The R package data.table is truely a work of art. The power it gives you is immense, and it’s always the first library I load in every single script.
And as of v1.13.0 it gives you even more! If you read their news file and saw this entry
- CsubsetDT C function is now exported for use by other packages
But are unsure what it means, hopefully this article will help.

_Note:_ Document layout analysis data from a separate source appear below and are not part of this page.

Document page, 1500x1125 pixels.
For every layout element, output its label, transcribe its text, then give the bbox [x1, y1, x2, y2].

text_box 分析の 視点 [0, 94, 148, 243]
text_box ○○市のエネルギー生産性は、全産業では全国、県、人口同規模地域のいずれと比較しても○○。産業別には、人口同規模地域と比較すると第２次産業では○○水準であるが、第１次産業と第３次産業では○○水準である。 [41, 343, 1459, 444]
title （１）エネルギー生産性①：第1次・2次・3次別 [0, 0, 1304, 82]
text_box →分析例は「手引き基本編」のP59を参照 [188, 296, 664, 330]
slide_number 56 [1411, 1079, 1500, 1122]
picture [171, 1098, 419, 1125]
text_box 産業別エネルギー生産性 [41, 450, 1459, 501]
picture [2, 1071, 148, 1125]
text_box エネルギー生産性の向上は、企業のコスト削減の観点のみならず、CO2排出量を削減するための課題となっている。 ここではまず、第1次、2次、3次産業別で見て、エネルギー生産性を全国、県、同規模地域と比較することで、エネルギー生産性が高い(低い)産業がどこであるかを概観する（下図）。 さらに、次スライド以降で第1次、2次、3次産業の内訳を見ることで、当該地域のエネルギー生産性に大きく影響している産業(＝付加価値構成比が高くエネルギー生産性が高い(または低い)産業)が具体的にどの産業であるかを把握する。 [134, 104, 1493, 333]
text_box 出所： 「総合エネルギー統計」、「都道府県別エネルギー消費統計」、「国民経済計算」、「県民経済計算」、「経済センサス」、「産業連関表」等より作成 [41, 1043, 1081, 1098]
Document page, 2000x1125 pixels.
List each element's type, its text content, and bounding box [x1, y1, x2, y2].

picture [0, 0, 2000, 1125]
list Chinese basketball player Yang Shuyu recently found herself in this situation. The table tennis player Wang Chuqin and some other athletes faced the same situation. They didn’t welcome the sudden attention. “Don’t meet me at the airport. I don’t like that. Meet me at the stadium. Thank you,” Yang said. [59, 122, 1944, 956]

When you import data.table
into your own package you can use its subsetting operator [.data.table
by making your objects data.tables
.
This is great at the R-level, but if you write any C or C++ code, and you wanted this fast subsetting you would have to leave C/C++, go back to R, do the subset, then carry on with whatever your code does. Crossing the divide like this incurs programming cost.
Now with CsubsetDT
you can call this subset operator directly in C/C++. No need to go back to R, or indeed implement your own
version !
Simply register the function in your own code, et voila.
library(Rcpp)
cppFunction(
depends = 'data.table'
, code = '
SEXP dt_subset(SEXP x, SEXP rows, SEXP cols ) {
SEXP(*dtsubset)(SEXP, SEXP, SEXP) = (SEXP(*)(SEXP,SEXP,SEXP)) R_GetCCallable("data.table", "CsubsetDT");
return dtsubset(x,rows,cols);
}
'
)
Now you can use data.table
’s subset operation directly from C/C++
df <- mapdeck::roads
dt_subset( df, 35:50, c(11L,12L) )
## RIGHT_LOC ROAD_NAME
## 1 HAWTHORN BURWOOD
## 2 HAWTHORN PALMER
## 3 HAWTHORN ISABELLA
## 4 RICHMOND UNNAMED
## 5 RICHMOND MAIN YARRA
## 6 HAWTHORN BRIDGE
## 7 RICHMOND BRIDGE
## 8 HAWTHORN BRIDGE
## 9 RICHMOND MAIN YARRA
## 10 RICHMOND MAIN YARRA
## 11 HAWTHORN UNNAMED
## 12 HAWTHORN UNNAMED
## 13 HAWTHORN BRIDGE
## 14 RICHMOND BRIDGE
## 15 HAWTHORN UNNAMED
## 16 HAWTHORN CRESWICK
Work is already underway to make a data.table API. Which means in a future release you won’t even have to register the R_GetCCallable()
, you’ll only need to include the datatable.h
file and use the functions directly!